Canadian researchers are developing a DNA vaccine for SARS-CoV-2, the coronavirus that causes COVID-19 and has currently infected nearly 5,00,000 people worldwide and crippled the global economy.

Entos Pharmaceuticals, a health-care biotechnology company headed by a University of Alberta researchers, develop new therapeutic compounds using the company's proprietary drug-delivery platform and has begun manufacturing vaccine candidates against the novel coronavirus.

"Given the urgency of the situation, we can have a lead candidate vaccine within two months. Once we have that it's a race to get it into clinical trials," said John Lewis, CEO of Entos and a Professor at the University of Alberta in Canada.

Lewis said in comparison to a traditional vaccine, DNA-based vaccines hold several advantages.

Nucleic acids are introduced directly into the patient's own cells, causing them to make pieces of the virus--tricking the immune system into mounting a response without the full virus actually being present, the researcher said.

According to the company, the approach is recognised as being easier to move into large-scale manufacturing, offers improved vaccine stability and works without needing an infectious agent.
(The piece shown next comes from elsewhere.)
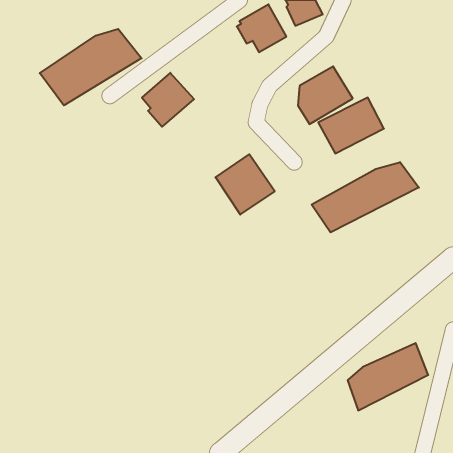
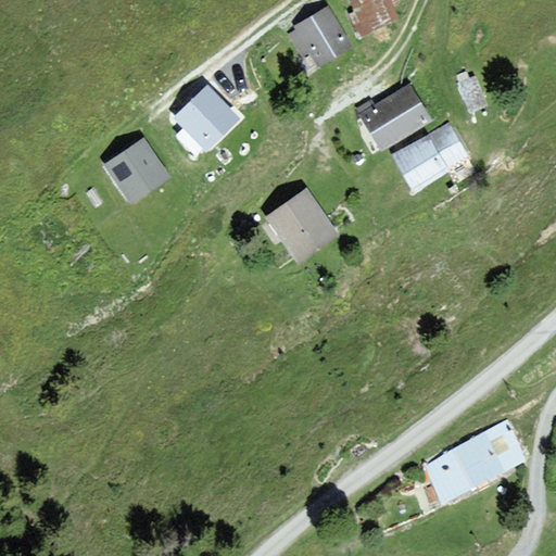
building: [40,29,142,105] -> none
building: none -> [106,141,165,201]
building: [312,162,419,232] -> none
In the current absence of a vaccine for COVID-19, several companies around the world are mounting efforts to begin similar work.

The first clinical trial using a DNA-based vaccine developed by Moderna Inc.in the US on March 13.

Their approach allows for antibodies to be made in the human trial volunteers against a specific protein on the surface of the coronavirus that lets the virus enter human cells.

The hope is that the antibodies will stop the interaction.

Though this approach is designed to be effective against COVID-19 specifically, Lewis said Entos is taking a different tack.

The company plans to use plasmid DNA to amplify the production of key coronavirus surface and structural proteins with each injection, with an eye to the bigger picture.

"Many of the structural proteins in the virus are pretty well conserved across all the coronaviruses, including SARS and MERS," said Lewis.

"We're hoping that if we express more of the structural proteins that are common to most coronaviruses, we can inhibit the current COVID-19, and also potentially protect against all coronaviruses both past and future," Lewis added.

To move the project forward quickly, the company is seeking financial support from both provincial and federal levels of government.

"We have the opportunity to save a lot of lives, and I think it's really upon us and governments to find solutions for that," Lewis said.